Freetown : la CEDEAO félicite le Sénégal pour la gestion des divergences entre Diomaye et Sonko

Jeudi 16 Juillet 2026

Réunie à Freetown, en Sierra Leone, dans le cadre de la 56ᵉ session ordinaire du Conseil de médiation et de sécurité au niveau ministériel, la Communauté économique des États de l'Afrique de l'Ouest (CEDEAO) a ouvert, ce 15 juillet 2026, sa série de travaux statutaires. À cette occasion, l'organisation sous-régionale s'est notamment félicitée de la manière dont les récentes évolutions politiques ont été gérées au Sénégal, soulignant que les divergences entre le président Bassirou Diomaye Faye et Ousmane Sonko n'ont pas entraîné de blocage des institutions.


Commentant ces conclusions , le ministre des Forces armées, Yankhoba Diémé, a salué l'appréciation portée par la CEDEAO sur le fonctionnement des institutions sénégalaises. Selon lui, l'organisation a reconnu la solidité du système démocratique du pays ainsi que le respect des mécanismes constitutionnels.

Le ministre rappelle que la CEDEAO a notamment retracé plusieurs épisodes institutionnels ayant marqué la vie politique récente du Sénégal. « La CEDEAO a constaté, et s'en est réjouie, le fonctionnement régulier des institutions au Sénégal. Dans son rapport, elle a relaté : un Président de la République qui nomme un Premier ministre, puis le "dégomme". Ce Premier ministre retourne ensuite à l'Assemblée nationale et est installé au perchoir comme Président de l'Assemblée nationale », a déclaré Yankhoba Diémé.

Le ministre souligne que l'organisation régionale a également évoqué le recours introduit par des députés devant le Conseil constitutionnel. « Un groupe de députés a estimé que ce retour n'était pas conforme à la loi. Ils ont saisi la plus haute juridiction, le Conseil constitutionnel, qui s'est déclaré incompétent », a-t-il rappelé.

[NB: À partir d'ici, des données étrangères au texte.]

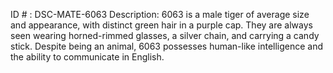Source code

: ID # : DSC-MATE-6063
Description: 6063 is a male tiger of average size and appearance, with distinct green hair in a purple cap. They are always seen wearing horned-rimmed glasses, a silver chain, and carrying a candy stick. Despite being an animal, 6063 possesses human-like intelligence and the ability to communicate in English.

Yankhoba Diémé est ensuite revenu sur la tentative de révision de la Constitution initiée par la majorité parlementaire et sur l'intervention du Conseil constitutionnel. « Par la suite, la majorité parlementaire a tenté une révision de la Constitution. L'exécutif a estimé que cette tentative n'était pas conforme à la Constitution et a saisi le Conseil constitutionnel, qui l'a annulée, au motif indiqué dans son arrêt », a-t-il expliqué.

Pour le ministre, la CEDEAO a vu dans cette succession de procédures la démonstration du bon fonctionnement des institutions sénégalaises et de la maturité démocratique du pays. « C'est cela que la CEDEAO a relevé, pour dire encore une fois que le Sénégal n'a pas fini de donner des leçons de démocratie, de solidité de ses institutions et de fonctionnement régulier garanti par le Chef de l'État. Tout cela a été évoqué avec beaucoup de positivité. Le Sénégal a été félicité et encouragé pour cela », a déclaré Yankhoba Diémé.